## INFORMATION
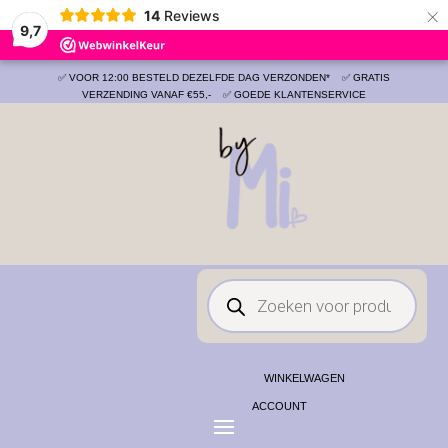
×
14
Reviews
Save
9,7
✅ VOOR 12:00 BESTELD DEZELFDE DAG VERZONDEN*
✅ GRATIS
VERZENDING VANAF €55,-
✅ GOEDE KLANTENSERVICE
Producten
zoeken
WINKELWAGEN
ACCOUNT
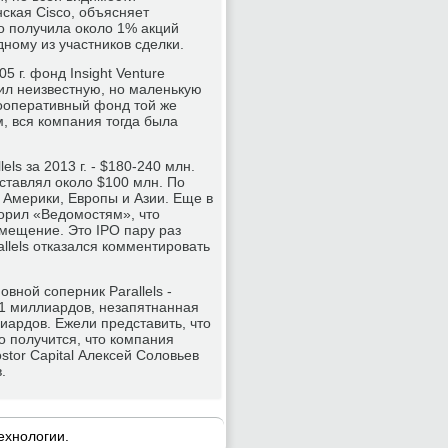
нская Cisco, объясняет
sco получила около 1% акций
одному из участников сделки.
 г. фонд Insight Venture
упил неизвестную, но маленькую
 (кооперативный фонд той же
м, вся компания тогда была
ls за 2013 г. - $180-240 млн.
оставлял около $100 млн. По
х Америки, Европы и Азии. Еще в
оворил «Ведомостям», что
змещение. Это IPO пару раз
llels отказался комментировать
вной соперник Parallels -
21 миллиардов, незапятнанная
иардов. Ежели представить, что
то получится, что компания
tor Capital Алексей Соловьев
.
ехнοлогии.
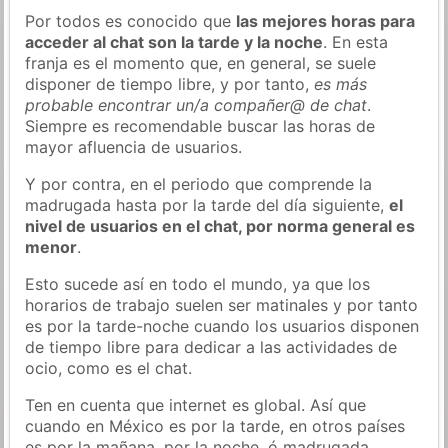
Por todos es conocido que
las mejores horas para
acceder al chat son la tarde y la noche
. En esta
franja es el momento que, en general, se suele
disponer de tiempo libre, y por tanto,
es más
probable encontrar un/a compañer@ de chat
.
Siempre es recomendable buscar las horas de
mayor afluencia de usuarios.
Y por contra, en el periodo que comprende la
madrugada hasta por la tarde del día siguiente,
el
nivel de usuarios en el chat, por norma general es
menor
.
Esto sucede así en todo el mundo, ya que los
horarios de trabajo suelen ser matinales y por tanto
es por la tarde-noche cuando los usuarios disponen
de tiempo libre para dedicar a las actividades de
ocio, como es el chat.
Ten en cuenta que internet es global. Así que
cuando en México es por la tarde, en otros países
es por la mañana, por la noche, ó madrugada…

## TASK
Only the count should be given: the number of lines in the entries above containing the word "cuando".

## EXPECTED ANSWER
2